Rebuilding the data stack for AI
Rebuilding the data stack for AI
重构人工智能的数据栈
Artificial intelligence may be dominating boardroom agendas, but many enterprises are discovering that the biggest obstacle to meaningful adoption is the state of their data. While consumer-facing AI tools have dazzled users with speed and ease, enterprise leaders are discovering that deploying AI at scale requires something far less glamorous but far more consequential: data infrastructure that is unified, governed, and fit for purpose. 人工智能或许正主导着董事会的议程,但许多企业发现,实现有效应用的最大障碍在于其数据状况。尽管面向消费者的 AI 工具以其速度和便捷性令用户惊叹,但企业领导者们正逐渐意识到,大规模部署 AI 需要一些远没那么光鲜、却至关重要的东西:即统一、受控且适用的数据基础设施。
That gap between AI ambition and enterprise readiness is becoming one of the defining challenges of this next phase of digital transformation. As Bavesh Patel, senior vice president of Databricks, puts it, “the quality of that AI and how effective that AI is, is really dependent on information in your organization.” Yet in many companies, that information remains fragmented across legacy systems, siloed applications, and disconnected formats, making it nearly impossible for AI systems to generate trustworthy, context-rich outputs. AI 雄心与企业就绪程度之间的差距,正成为数字化转型下一阶段的关键挑战之一。正如 Databricks 高级副总裁 Bavesh Patel 所言:“AI 的质量及其有效性,实际上取决于你组织内部的信息。”然而,在许多公司中,这些信息仍然分散在遗留系统、孤立的应用程序和互不兼容的格式中,使得 AI 系统几乎无法生成可信且内容丰富的结果。
“Really, the big competitive differentiator for most organizations is their own data and then their third-party data that they can add to it,” says Patel. For enterprise AI to deliver value, data must be consolidated into open formats, governed with precision, and made accessible across functions. Without that foundation, businesses risk “terrible AI,” as Patel bluntly describes it. “实际上,大多数组织真正的核心竞争差异化因素在于他们自己的数据,以及他们可以整合的第三方数据,”Patel 说道。为了让企业级 AI 发挥价值,数据必须整合为开放格式,进行精确治理,并实现跨职能访问。如果没有这个基础,企业将面临 Patel 直言不讳所描述的“糟糕的 AI”风险。
That means moving beyond siloed SaaS platforms and disconnected dashboards toward a unified, open data architecture capable of combining structured and unstructured data, preserving real-time context, and enforcing rigorous access controls. When the groundwork is laid correctly, organizations can move toward measurable outcomes, unlocking efficiencies, automating complex workflows, and even launching entirely new lines of business. 这意味着要超越孤立的 SaaS 平台和断开连接的仪表板,转向一种统一的、开放的数据架构,这种架构能够结合结构化和非结构化数据,保留实时上下文,并执行严格的访问控制。当基础工作打好后,组织便能迈向可衡量的成果,释放效率、自动化复杂工作流,甚至开辟全新的业务线。
That value focus is critical, says Rajan Padmanabhan, unit technology officer at Infosys, especially as enterprises seek precision in the outputs driving business decisions.
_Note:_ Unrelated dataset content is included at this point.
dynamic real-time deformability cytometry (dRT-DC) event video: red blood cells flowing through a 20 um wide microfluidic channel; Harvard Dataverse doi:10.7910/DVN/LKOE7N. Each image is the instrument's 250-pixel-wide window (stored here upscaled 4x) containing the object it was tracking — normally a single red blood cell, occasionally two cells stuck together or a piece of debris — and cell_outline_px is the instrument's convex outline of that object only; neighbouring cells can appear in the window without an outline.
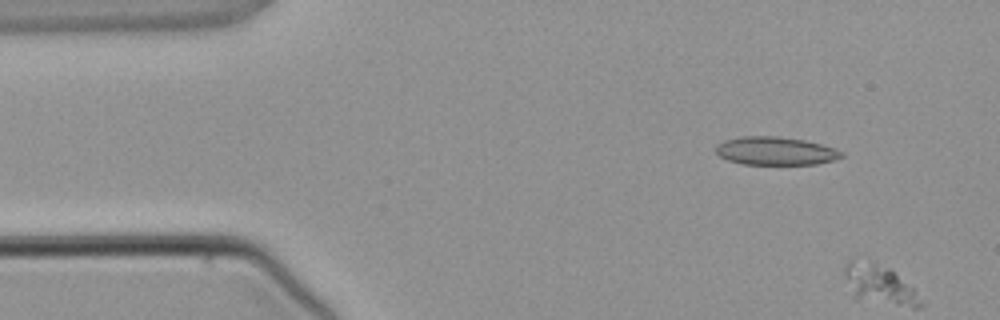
{"species": "common noctule bat (a hibernating species)", "species_latin": "Nyctalus noctula", "temperature_condition": "warm", "stored_images_in_passage": 6, "camera_frame_rate_fps": 3000, "um_per_image_px": 0.085, "animal": {"sex": "male", "body_mass_g": 21.5, "forearm_length_mm": 52.0}, "frame": {"image": 1, "passage_image": 2, "time_ms": 1.0, "image_size_px": [1000, 320], "cell_outline_px": [[844, 156], [832, 160], [816, 164], [740, 164], [728, 160], [720, 156], [716, 152], [716, 144], [724, 140], [740, 136], [776, 136], [804, 140], [836, 148], [844, 152]], "centroid_in_image_um": [65.9, 12.82], "position_along_channel_um": 19.1, "area_um2": 20.69}}
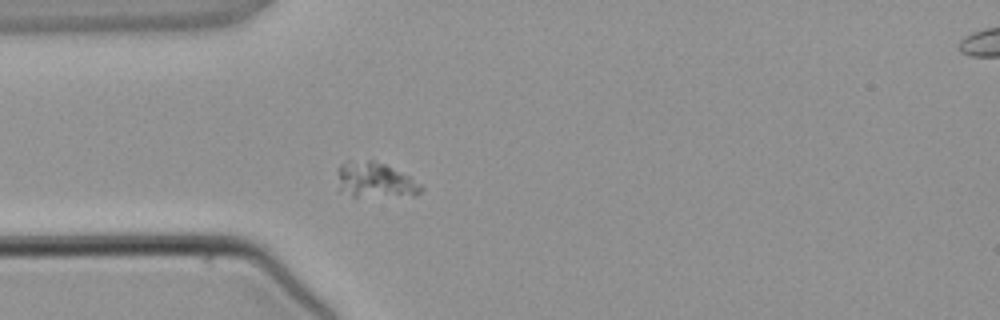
{"frame": {"image": 2, "passage_image": 5, "time_ms": 4.667, "image_size_px": [1000, 320], "cell_outline_px": [[424, 188], [416, 196], [352, 196], [340, 188], [336, 172], [336, 168], [340, 164], [368, 160], [372, 160], [384, 164], [424, 184]], "centroid_in_image_um": [31.93, 15.32], "position_along_channel_um": 53.1, "area_um2": 17.05}}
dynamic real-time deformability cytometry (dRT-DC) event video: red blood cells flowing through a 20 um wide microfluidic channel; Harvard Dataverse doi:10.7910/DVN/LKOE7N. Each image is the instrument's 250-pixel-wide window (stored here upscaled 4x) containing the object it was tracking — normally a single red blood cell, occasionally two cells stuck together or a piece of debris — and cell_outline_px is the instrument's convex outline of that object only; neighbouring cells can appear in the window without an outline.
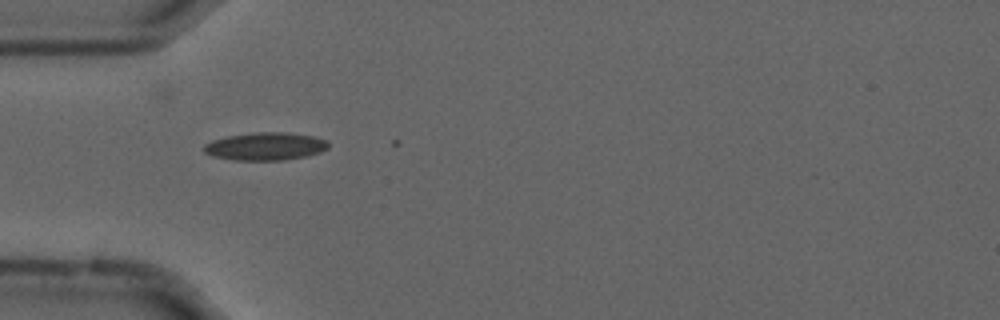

Rather than treating AI initiatives as isolated innovation projects, leading companies are tying AI deployment directly to business metrics, using governance frameworks to determine what delivers results and what should be abandoned quickly. Infosys 部门技术官 Rajan Padmanabhan 表示,这种对价值的关注至关重要,尤其是当企业寻求驱动业务决策的精确输出时。领先的公司不再将 AI 计划视为孤立的创新项目,而是将 AI 部署直接与业务指标挂钩,利用治理框架来确定哪些举措能带来成果,哪些应该迅速放弃。
“We see this big opportunity just with AI literacy with business users, where they’re very eager to understand how they should be thinking about AI,” adds Patel. “What does AI mean when you peel the covers? What are the pieces and the building blocks that you need to put in place, both from a technology and a training and an enablement standpoint?” “我们看到了商业用户在 AI 素养方面的巨大机遇,他们非常渴望了解应该如何思考 AI,”Patel 补充道。“当你揭开 AI 的面纱,它到底意味着什么?从技术、培训和赋能的角度来看,你需要部署哪些部分和构建模块?”
The possibilities ahead are substantial. As AI agents evolve from copilots into autonomous operators capable of managing workflows and transactions, the organizations that win will be those that build the right foundation now. “What we are seeing as a new way of thinking is moving from a system of execution or a system of engagement to a system of action,” notes Padmanabhan. “That is the new way we see the road ahead.” 未来的可能性是巨大的。随着 AI 智能体从副驾驶演变为能够管理工作流和交易的自主操作员,最终胜出的组织将是那些现在就打好正确基础的企业。“我们所看到的一种新思维方式,是从执行系统或交互系统转向行动系统,”Padmanabhan 指出。“这就是我们所看到的未来之路。”
The future of AI in the enterprise will be determined by whether businesses can turn fragmented information into a strategic asset capable of powering both smarter decisions and entirely new ways of operating. 企业 AI 的未来将取决于企业能否将碎片化的信息转化为战略资产,从而驱动更明智的决策和全新的运营方式。